Description of the task: Convert the lines below into a Markdown table with two columns, Row and Line, and give each non-blank line its own numbered row. Leave the pictures out of your answer.
** START Records for the task **
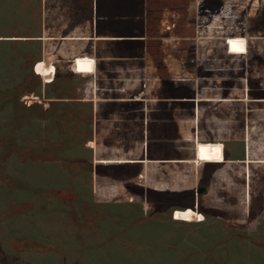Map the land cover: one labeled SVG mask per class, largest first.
<instances>
[{
	"label": "rangeland",
	"instance_id": "obj_1",
	"mask_svg": "<svg viewBox=\"0 0 264 264\" xmlns=\"http://www.w3.org/2000/svg\"><path fill=\"white\" fill-rule=\"evenodd\" d=\"M225 1L155 7L171 53L159 50L144 91L107 70L97 82L76 38L62 46L39 31L44 0H0V264H264V155L249 146L264 130V0ZM74 7L63 36L87 14ZM212 94L245 101L244 114L233 101L224 113L232 132L245 116L243 162L199 141L203 114L222 113L191 104ZM170 119L196 127L192 156L187 141L173 153L161 140ZM153 158L164 164L142 170Z\"/></svg>",
	"mask_w": 264,
	"mask_h": 264
},
{
	"label": "crops",
	"instance_id": "obj_2",
	"mask_svg": "<svg viewBox=\"0 0 264 264\" xmlns=\"http://www.w3.org/2000/svg\"><path fill=\"white\" fill-rule=\"evenodd\" d=\"M164 1L172 0H44L46 13L51 12L52 14L44 17V26L46 25V28L44 27L43 29V25L40 23L37 29L45 33L48 37L53 38L51 41H61L60 44L62 46L70 42V40L62 39H69V37L76 38V40L79 41V51L77 53H84L96 59L97 82L102 80L101 76L103 74L105 75V70H107L109 72L112 71L114 74L115 78L112 80L114 83H122V89H126V87L131 86L134 81L139 80L142 90L148 91L150 90L149 87L154 86L153 84H157L158 81V77L156 76V71L158 70L155 71L157 66H155L154 63L157 59L159 61V57L157 58L159 50L160 55L168 52L171 53V48L165 45L167 44L166 41H169L170 38L165 40L164 36H162L163 30L160 25H154L155 22L152 19L154 10L158 7L157 5ZM71 7H77L78 11L83 13L85 10L87 14H85V16L80 15L81 22H79L77 26H74L71 31H68L66 33L68 34L67 36H63L64 34L60 31H64L69 19L62 21L63 18H66L62 12L65 11L69 13V10L73 9ZM155 11H164V8ZM164 14L165 13H163V15ZM163 15L160 19L158 18L159 23L163 22ZM34 24L36 25V22H34ZM155 27L156 31H154ZM35 35L39 34L36 33ZM84 44L88 45L87 50H84L85 52L82 50V47L85 46ZM71 55L75 54L72 53ZM172 65L175 71H179L176 63ZM216 89H214V91H216ZM197 96H195V100ZM218 96L214 94V99H212V101H207V97H202V101L198 103L193 102L191 104L193 106L198 104L199 107L200 102H215L213 104H215L222 113L220 116H217V119H214V121L212 119L204 121L206 114H203V121L199 120L198 123V132L196 131V127L192 129L189 125L191 131L190 133H186L183 131L181 122L178 123V121L170 119L169 124L174 130L172 131L173 136L161 138L158 135H154L152 139L160 140L161 138V140H169L168 145L172 146L173 153H181V141H187L188 146L186 147V153L192 156L194 150L193 139L196 138L197 132L199 141L220 144L225 160L230 162H243L247 156V144L244 133L246 126L245 116L238 115L240 119H238L237 124L239 125L238 127L241 128V131L232 132L228 129V124L231 122L229 118L231 116L225 115L224 113L226 110V102L233 101V103H237L238 107L242 108L241 110L238 108L236 112L239 113L240 110L242 114H244L245 101L240 97L230 101H216L220 99ZM148 102H150V100L147 101V103ZM206 110L208 112V109ZM259 119L260 118H258V120ZM260 120H262V117ZM158 122L157 120V123ZM255 124L257 123L255 122ZM258 125L262 127V124ZM260 127L256 126L257 132L253 131L251 133L250 138H252L254 144L252 145L251 143L249 145L253 154L258 156L264 155V146L260 144V141L264 139V133L261 134L260 132L264 130H261L262 128ZM256 140L259 141L256 142ZM157 143L158 147H160L159 142ZM157 159L158 158H153V160H150L152 163L148 166L142 165V170L144 169L145 171L146 168L147 171L150 172L152 166L159 164L161 166V164H164V161ZM234 165H236L238 171L242 173V165Z\"/></svg>",
	"mask_w": 264,
	"mask_h": 264
},
{
	"label": "built area",
	"instance_id": "obj_3",
	"mask_svg": "<svg viewBox=\"0 0 264 264\" xmlns=\"http://www.w3.org/2000/svg\"><path fill=\"white\" fill-rule=\"evenodd\" d=\"M223 3H222V5H221V9L220 10H223V9H226V5H227V7L228 6H230L229 7V10H230V8L232 7L231 5V3H230V1H225V0H221ZM221 14V13H220ZM224 19V18H223ZM227 43V40L225 41V44ZM224 43L222 42V45H223ZM223 47H225L224 45H223ZM225 51V50H224ZM228 51V50H227ZM194 55V54H193ZM228 55V54H227ZM197 56H199L198 55V52H196L195 53V59L197 58ZM229 56H231V55H229ZM243 56V55H242ZM196 62H197V60H195V64H196Z\"/></svg>",
	"mask_w": 264,
	"mask_h": 264
},
{
	"label": "bare ground",
	"instance_id": "obj_4",
	"mask_svg": "<svg viewBox=\"0 0 264 264\" xmlns=\"http://www.w3.org/2000/svg\"><path fill=\"white\" fill-rule=\"evenodd\" d=\"M145 152V151H144ZM140 156V155H139ZM136 157V156H135ZM138 157V156H137ZM141 157V156H140ZM144 157V156H143ZM142 159V158H141ZM158 160V159H157ZM140 163V162H139ZM135 164H136V162H135ZM173 173V172H172ZM174 179V178H173ZM172 180V179H171ZM164 188V187H163ZM154 191V190H153ZM167 215V214H166ZM166 218V217H165Z\"/></svg>",
	"mask_w": 264,
	"mask_h": 264
}]
</instances>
** END Records for the task **
Reply to the exercise:
| Row | Line |
|---|---|
| 1 | Map the land cover: one labeled SVG mask per class, largest first. |
| 2 | <instances> |
| 3 | [{ |
| 4 | 	"label": "rangeland", |
| 5 | 	"instance_id": "obj_1", |
| 6 | 	"mask_svg": "<svg viewBox=\"0 0 264 264\" xmlns=\"http://www.w3.org/2000/svg\"><path fill=\"white\" fill-rule=\"evenodd\" d=\"M225 1L155 7L171 53L159 50L144 91L107 70L97 82L76 38L62 46L39 31L44 0H0V264H264V155L249 146L264 130V0ZM74 7L63 36L87 14ZM212 94L245 101L244 114L233 101L224 113L232 132L245 116L243 162L199 141L203 114L222 113L191 104ZM170 119L196 127L192 156L187 141L173 153L161 140ZM153 158L164 164L142 170Z\"/></svg>", |
| 7 | 	"mask_w": 264, |
| 8 | 	"mask_h": 264 |
| 9 | }, |
| 10 | { |
| 11 | 	"label": "crops", |
| 12 | 	"instance_id": "obj_2", |
| 13 | 	"mask_svg": "<svg viewBox=\"0 0 264 264\" xmlns=\"http://www.w3.org/2000/svg\"><path fill=\"white\" fill-rule=\"evenodd\" d=\"M164 1L172 0H44L46 13L51 12L52 14L44 17V26L46 25V28L44 27L43 29V25L40 23L37 29L45 33L48 37L53 38L51 41H61L60 44L62 46L70 42V40L62 39H69V37L76 38V40L79 41V51L77 53H84L96 59L97 82L102 80L101 76L103 74L105 75V70H107L109 72L112 71L114 74L115 78L112 80L114 83H122V89H126V87L131 86L134 81L139 80L142 90L148 91L150 90L149 87L154 86L153 84H157L158 81V77L156 76V71L158 70L155 71L157 66H155L154 63L157 59L159 61V57L157 58L159 50L160 55L168 52L171 53V48L165 45L167 44L166 41H169L170 38L165 40L164 36H162L163 30L160 25H154L155 22L152 19L154 10L158 7L157 5ZM71 7H77L78 11L83 13L85 10L87 14H85V16L80 15L81 22H79L77 26H74L71 31H68L66 33L68 34L67 36H63L64 34L60 31H64L69 19L62 21L63 18H66L62 12L65 11L69 13V10L73 9ZM155 11H164V8ZM164 14L165 13H163V15ZM163 15L160 19L158 18L159 23L163 22ZM34 24L36 25V22H34ZM155 27L156 31H154ZM35 35L39 34L36 33ZM84 44L88 45L87 50H84L85 52L82 50V47L85 46ZM71 55L75 54L72 53ZM172 65L175 71H179L176 63ZM216 89H214V91H216ZM197 96H195V100ZM218 96L214 94V99H212V101H207V97H202V101L198 103L193 102L191 104L193 106L198 104L199 107L200 102H215L213 104H215L222 113L220 116H217V119H214V121L212 119L204 121L206 114H203V121L199 120L198 123V132L196 131V127L192 129L189 125L191 131L190 133H186L183 131L181 122L178 123V121L170 119L169 124L174 130L172 131L173 136L161 138L158 135H154L152 139L160 140L161 138V140H169L168 145L172 146L173 153H181V141H187L188 146L186 147V153L192 156L194 150L193 139L196 138L197 132L199 141L220 144L225 160L230 162H243L247 156V144L244 133L246 126L245 116L238 115L240 119H238L237 124L239 125L238 127L241 128V131L232 132L228 129V124L231 122L229 118L231 116L225 115L224 113L226 110V102L233 101V103H237L238 107L242 108L241 110L238 108L236 112L239 113L240 110L242 114H244L245 101L240 97L230 101H216L220 99ZM148 102H150V100L147 101V103ZM206 110L208 112V109ZM259 119L260 118H258V120ZM260 120H262V117ZM158 122L157 120V123ZM255 124L257 123L255 122ZM258 125L262 127V124ZM260 127L256 126L257 132L253 131L251 133L250 138H252L254 144L252 145L251 143L249 145L253 154L258 156L264 155V146L260 144V141L264 139V133L261 134L260 132L264 130H261L262 128ZM256 140L259 141L256 142ZM157 143L158 147H160L159 142ZM157 159L158 158H153V160H150L152 163L148 166L142 165V170L144 169L145 171L146 168L147 171L150 172L152 166L159 164L161 166V164H164V161ZM234 165H236L238 171L242 173V165Z\"/></svg>", |
| 14 | 	"mask_w": 264, |
| 15 | 	"mask_h": 264 |
| 16 | }, |
| 17 | { |
| 18 | 	"label": "built area", |
| 19 | 	"instance_id": "obj_3", |
| 20 | 	"mask_svg": "<svg viewBox=\"0 0 264 264\" xmlns=\"http://www.w3.org/2000/svg\"><path fill=\"white\" fill-rule=\"evenodd\" d=\"M223 3H222V5H221V9L220 10H223V9H226V5H227V7L228 6H230L229 7V10H230V8L232 7L231 5V3H230V1H225V0H221ZM221 14V13H220ZM224 19V18H223ZM227 43V40L225 41V44ZM224 43L222 42V45H223ZM223 47H225L224 45H223ZM225 51V50H224ZM228 51V50H227ZM194 55V54H193ZM228 55V54H227ZM197 56H199L198 55V52H196L195 53V59L197 58ZM229 56H231V55H229ZM243 56V55H242ZM196 62H197V60H195V64H196Z\"/></svg>", |
| 21 | 	"mask_w": 264, |
| 22 | 	"mask_h": 264 |
| 23 | }, |
| 24 | { |
| 25 | 	"label": "bare ground", |
| 26 | 	"instance_id": "obj_4", |
| 27 | 	"mask_svg": "<svg viewBox=\"0 0 264 264\" xmlns=\"http://www.w3.org/2000/svg\"><path fill=\"white\" fill-rule=\"evenodd\" d=\"M145 152V151H144ZM140 156V155H139ZM136 157V156H135ZM138 157V156H137ZM141 157V156H140ZM144 157V156H143ZM142 159V158H141ZM158 160V159H157ZM140 163V162H139ZM135 164H136V162H135ZM173 173V172H172ZM174 179V178H173ZM172 180V179H171ZM164 188V187H163ZM154 191V190H153ZM167 215V214H166ZM166 218V217H165Z\"/></svg>", |
| 28 | 	"mask_w": 264, |
| 29 | 	"mask_h": 264 |
| 30 | }] |
| 31 | </instances> |